=== Extrait du document ===

Dans la rue, je marche les yeux baissés et la boule au ventre

Une Française sur deux dit avoir été victime de harcèlement ou d'agression
Getty Images/iStockphoto Une Française sur deux dit avoir été victime de harcèlement ou d'agression

HARCÈLEMENT - J’ai écrit ce texte sous le coup de l’émotion, après avoir été suivie dans la rue. J’avais envie de pousser un coup de gueule. Je l’ai ensuite retravaillé, approfondi, puis partagé à mon entourage. Il a résonné auprès de beaucoup de femmes. J’avais envie d’essayer de le partager à un plus grand nombre.

=== Données brutes ===

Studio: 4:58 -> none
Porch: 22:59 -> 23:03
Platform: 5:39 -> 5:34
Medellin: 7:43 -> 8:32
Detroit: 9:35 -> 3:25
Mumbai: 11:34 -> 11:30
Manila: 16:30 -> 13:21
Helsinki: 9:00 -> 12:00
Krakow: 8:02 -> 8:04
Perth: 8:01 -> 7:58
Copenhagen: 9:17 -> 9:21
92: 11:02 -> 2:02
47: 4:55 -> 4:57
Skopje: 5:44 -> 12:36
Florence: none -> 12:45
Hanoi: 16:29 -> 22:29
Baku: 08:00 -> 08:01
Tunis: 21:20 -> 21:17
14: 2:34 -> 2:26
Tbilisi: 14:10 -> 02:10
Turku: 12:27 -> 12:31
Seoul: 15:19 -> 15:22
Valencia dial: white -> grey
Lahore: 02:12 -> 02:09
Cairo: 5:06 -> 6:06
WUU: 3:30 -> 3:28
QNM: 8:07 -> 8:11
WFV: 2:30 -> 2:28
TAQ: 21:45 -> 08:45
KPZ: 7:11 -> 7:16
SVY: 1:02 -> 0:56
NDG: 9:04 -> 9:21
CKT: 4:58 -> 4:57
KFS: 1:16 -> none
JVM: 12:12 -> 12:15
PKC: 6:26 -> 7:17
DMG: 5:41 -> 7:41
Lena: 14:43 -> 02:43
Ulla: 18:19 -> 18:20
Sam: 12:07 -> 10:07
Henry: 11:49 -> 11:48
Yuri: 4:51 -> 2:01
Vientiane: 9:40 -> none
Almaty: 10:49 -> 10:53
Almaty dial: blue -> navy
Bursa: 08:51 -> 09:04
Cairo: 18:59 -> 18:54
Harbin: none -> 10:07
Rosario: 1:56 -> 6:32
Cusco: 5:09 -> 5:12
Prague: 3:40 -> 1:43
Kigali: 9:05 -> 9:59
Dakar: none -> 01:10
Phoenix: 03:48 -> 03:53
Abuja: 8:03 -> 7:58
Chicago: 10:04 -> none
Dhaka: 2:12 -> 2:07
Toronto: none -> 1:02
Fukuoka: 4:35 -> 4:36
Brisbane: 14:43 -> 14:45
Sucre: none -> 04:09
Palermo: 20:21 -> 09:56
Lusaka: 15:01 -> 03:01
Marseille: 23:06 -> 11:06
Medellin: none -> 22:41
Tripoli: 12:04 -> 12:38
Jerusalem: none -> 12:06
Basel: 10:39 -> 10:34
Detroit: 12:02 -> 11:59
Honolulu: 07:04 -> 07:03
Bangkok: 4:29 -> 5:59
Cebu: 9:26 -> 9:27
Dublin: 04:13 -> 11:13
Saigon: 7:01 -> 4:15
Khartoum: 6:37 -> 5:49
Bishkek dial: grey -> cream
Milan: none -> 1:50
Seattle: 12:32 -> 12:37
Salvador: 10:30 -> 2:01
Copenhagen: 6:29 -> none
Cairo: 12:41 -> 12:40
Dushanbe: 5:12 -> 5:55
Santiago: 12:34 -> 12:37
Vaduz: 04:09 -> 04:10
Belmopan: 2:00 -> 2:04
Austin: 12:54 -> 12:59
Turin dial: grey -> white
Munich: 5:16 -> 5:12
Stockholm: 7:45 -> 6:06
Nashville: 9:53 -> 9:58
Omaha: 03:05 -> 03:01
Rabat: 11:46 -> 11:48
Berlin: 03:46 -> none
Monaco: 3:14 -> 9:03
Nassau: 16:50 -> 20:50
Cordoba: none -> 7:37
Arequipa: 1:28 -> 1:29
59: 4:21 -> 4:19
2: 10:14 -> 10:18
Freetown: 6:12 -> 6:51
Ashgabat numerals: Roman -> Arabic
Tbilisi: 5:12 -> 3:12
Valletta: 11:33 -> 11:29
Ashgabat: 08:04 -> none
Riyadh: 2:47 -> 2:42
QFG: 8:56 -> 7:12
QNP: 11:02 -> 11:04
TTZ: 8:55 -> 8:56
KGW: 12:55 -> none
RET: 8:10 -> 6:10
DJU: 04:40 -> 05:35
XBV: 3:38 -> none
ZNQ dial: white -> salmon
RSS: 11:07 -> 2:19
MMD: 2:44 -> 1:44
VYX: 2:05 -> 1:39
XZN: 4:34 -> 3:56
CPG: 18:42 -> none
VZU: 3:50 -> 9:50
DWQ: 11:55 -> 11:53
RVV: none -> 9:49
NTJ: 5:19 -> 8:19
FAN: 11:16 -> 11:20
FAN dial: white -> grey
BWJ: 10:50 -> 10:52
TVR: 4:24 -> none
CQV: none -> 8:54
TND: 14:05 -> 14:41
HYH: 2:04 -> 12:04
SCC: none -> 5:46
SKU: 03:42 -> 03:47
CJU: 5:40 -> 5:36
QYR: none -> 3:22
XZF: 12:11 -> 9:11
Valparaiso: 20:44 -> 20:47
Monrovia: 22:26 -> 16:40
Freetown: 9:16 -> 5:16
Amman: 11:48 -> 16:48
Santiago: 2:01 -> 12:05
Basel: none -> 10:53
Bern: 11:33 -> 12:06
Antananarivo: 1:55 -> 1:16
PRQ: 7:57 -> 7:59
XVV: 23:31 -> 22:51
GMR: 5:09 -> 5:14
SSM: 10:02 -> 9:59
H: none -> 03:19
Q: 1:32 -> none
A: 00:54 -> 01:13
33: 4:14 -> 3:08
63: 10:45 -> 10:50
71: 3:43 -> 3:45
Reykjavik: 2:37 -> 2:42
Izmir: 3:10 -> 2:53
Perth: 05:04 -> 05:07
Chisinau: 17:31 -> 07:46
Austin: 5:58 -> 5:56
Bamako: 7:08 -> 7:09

===

Travail demandé
a) Répondez à ces questions sur le texte consacré au harcèlement de rue :
(i) D'après le titre, de quelle manière la personne qui écrit marche-t-elle dans la rue ?
(ii) Quelle proportion de Françaises déclare avoir été victime de harcèlement ou d'agression ?
(iii) À la suite de quel événement le texte a-t-il été écrit ?
b) Extrayez du texte consacré au harcèlement de rue le passage qui s'ouvre sur les mots contenant « Dans la rue, je » et se clôt sur « plus grand nombre. ».

Exercice corrigé
a)
(i) Elle marche les yeux baissés et la boule au ventre.
(ii) Une Française sur deux.
(iii) Le texte a été écrit après que la personne qui écrit a été suivie dans la rue.

b)
Dans la rue, je marche les yeux baissés et la boule au ventre

Une Française sur deux dit avoir été victime de harcèlement ou d'agression
Getty Images/iStockphoto Une Française sur deux dit avoir été victime de harcèlement ou d'agression

HARCÈLEMENT - J’ai écrit ce texte sous le coup de l’émotion, après avoir été suivie dans la rue. J’avais envie de pousser un coup de gueule. Je l’ai ensuite retravaillé, approfondi, puis partagé à mon entourage. Il a résonné auprès de beaucoup de femmes. J’avais envie d’essayer de le partager à un plus grand nombre.